The Bigger Signal Around Tech Week by a16z
Tech Week by a16z coming to Boston is not just another city expansion. It reflects the growing overlap between enterprise AI, healthcare infrastructure, venture capital, cybersecurity, biotech, and institutional capital markets. The modern technology economy is consolidating around infrastructure conversations again. Not social growth hacks. Not vanity metrics. Infrastructure. Healthcare sits directly inside that transition because the industry remains one of the largest, slowest, and most operationally expensive systems in the global economy.
AI companies see opportunity there for the same reason Wall Street notices inefficiency because friction eventually attracts capital. But healthcare is also where hype gets exposed fastest. A consumer app can survive mediocre execution while healthcare infrastructure cannot. That is why rooms like “Next in Care” matter before the event even starts. The people attending are not simply looking for optimism. They are trying to understand where durable value is forming across healthcare AI, biotech, operational systems, and investment strategy. The conversation is no longer whether AI enters healthcare. The conversation is who survives once intelligence becomes operational infrastructure instead of experimental software.

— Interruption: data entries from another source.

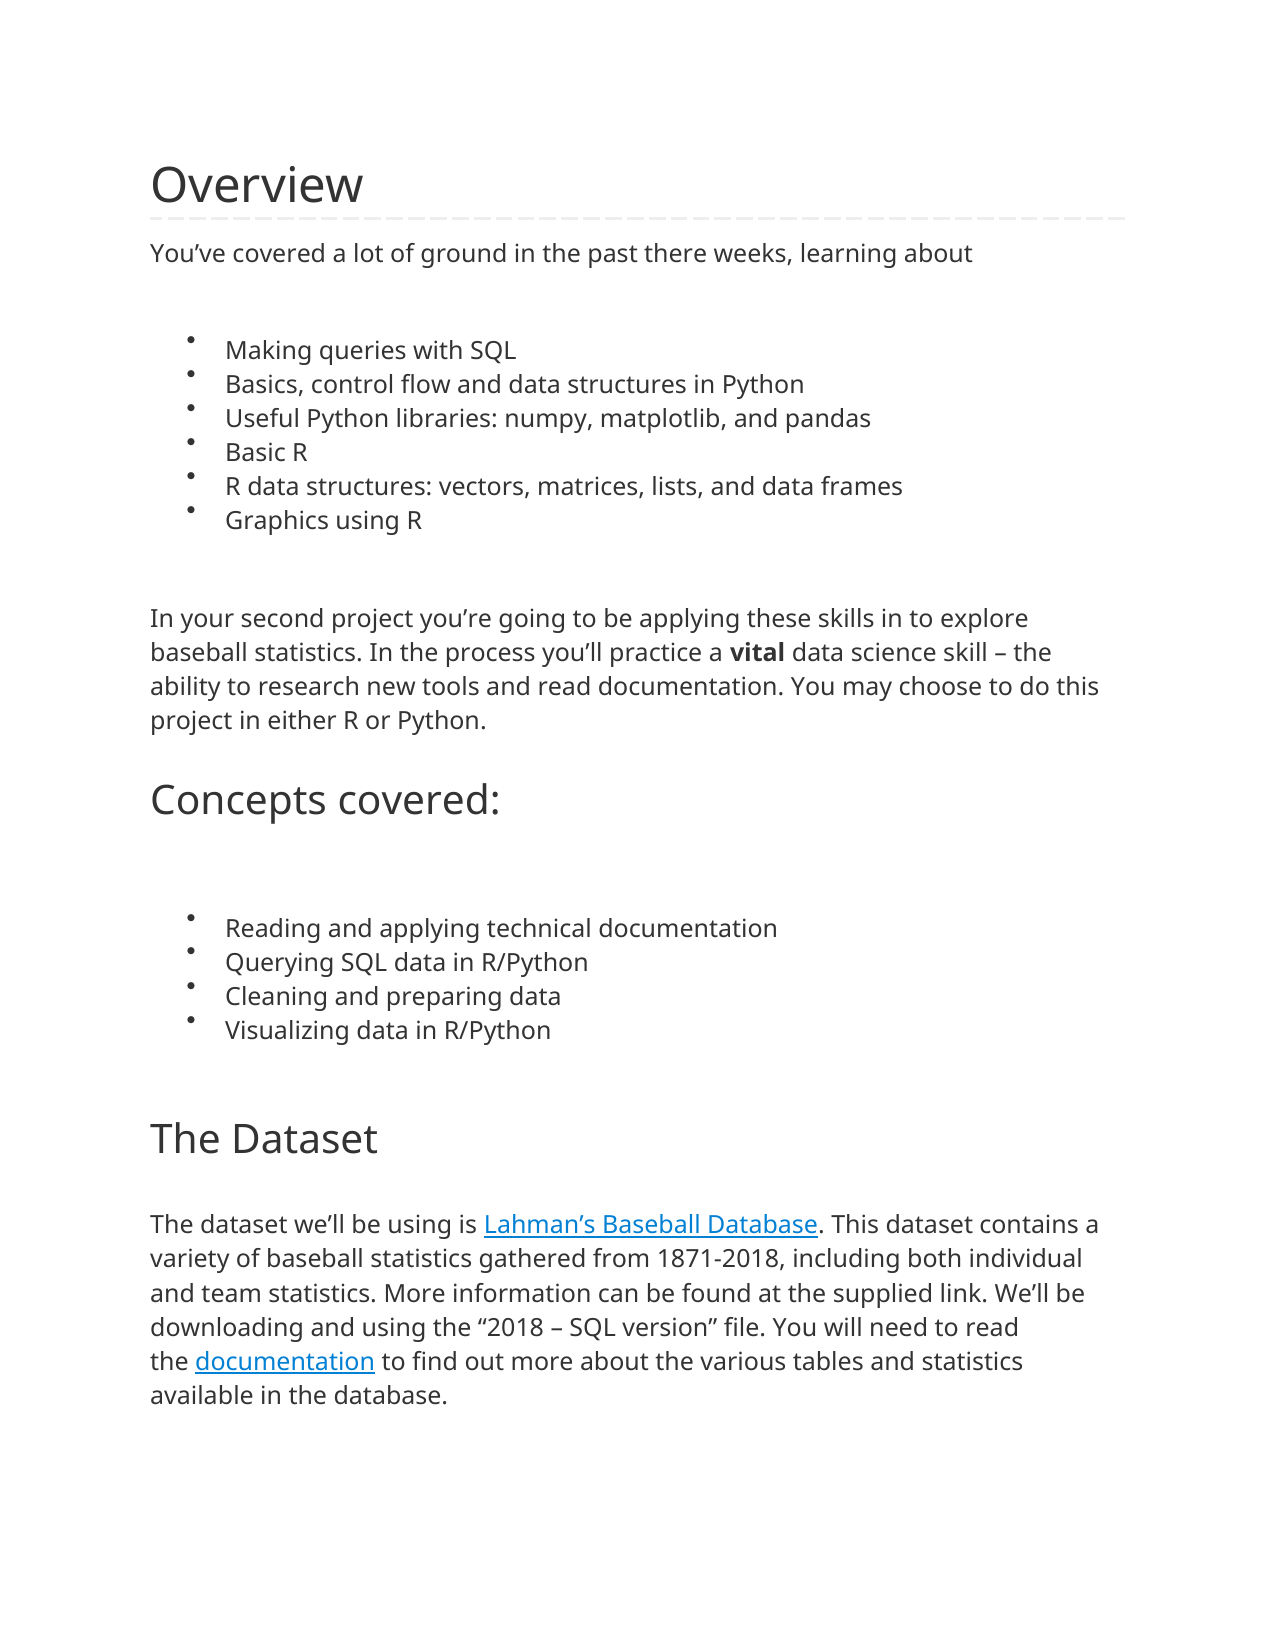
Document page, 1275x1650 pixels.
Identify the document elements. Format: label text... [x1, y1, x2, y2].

list Useful Python libraries: numpy, matplotlib, and pandas [187, 401, 1125, 435]
text In your second project you’re going to be applying these skills in to explore baseball statistics. In the process you’ll practice a vital data science skill – the ability to research new tools and read documentation. You may choose to do this project in either R or Python. [150, 600, 1125, 771]
list Reading and applying technical documentation [187, 910, 1125, 944]
list Graphics using R [187, 503, 1125, 571]
text The dataset we’ll be using is Lahman’s Baseball Database. This dataset contains a variety of baseball statistics gathered from 1871-2018, including both individual and team statistics. More information can be found at the supplied link. We’ll be downloading and using the “2018 – SQL version” file. You will need to read the documentation to find out more about the various tables and statistics available in the database. [150, 1207, 1125, 1411]
list Basic R [187, 435, 1125, 469]
text Concepts covered: [150, 771, 1125, 881]
list Making queries with SQL [187, 333, 1125, 367]
list Visualizing data in R/Python [187, 1013, 1125, 1081]
list Cleaning and preparing data [187, 978, 1125, 1013]
list Querying SQL data in R/Python [187, 944, 1125, 978]
list Basics, control flow and data structures in Python [187, 367, 1125, 401]
list R data structures: vectors, matrices, lists, and data frames [187, 469, 1125, 503]
text Overview [150, 150, 1125, 220]
text The Dataset [150, 1110, 1125, 1165]
text You’ve covered a lot of ground in the past there weeks, learning about [150, 235, 1125, 303]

Frequently Asked Questions
What is “Next in Care: How AI is Reshaping Healthcare”?
“Next in Care” is a healthcare AI discussion hosted during Tech Week by a16z in Boston by HSBC Innovation Banking and Andreessen Horowitz.
Who are the featured speakers at Next in Care?
The confirmed speakers are Jorge Conde of a16z, Eric Kelsic of Dyno Therapeutics, and Katherine Andersen of HSBC Innovation Banking.
Why does this healthcare AI event matter?
The event reflects growing institutional focus on AI infrastructure across healthcare, biotech, diagnostics, and operational systems.
What is Dyno Therapeutics?
Dyno Therapeutics is a biotechnology company focused on applying artificial intelligence to genetic medicine and delivery system development.
Why is Boston important for healthcare and AI?
Boston combines biotech research, venture capital, academic institutions, healthcare systems, and technical talent into one concentrated innovation ecosystem.
What does this event signal about the healthcare market?
The event signals a shift from AI experimentation toward operational healthcare infrastructure and investment accountability.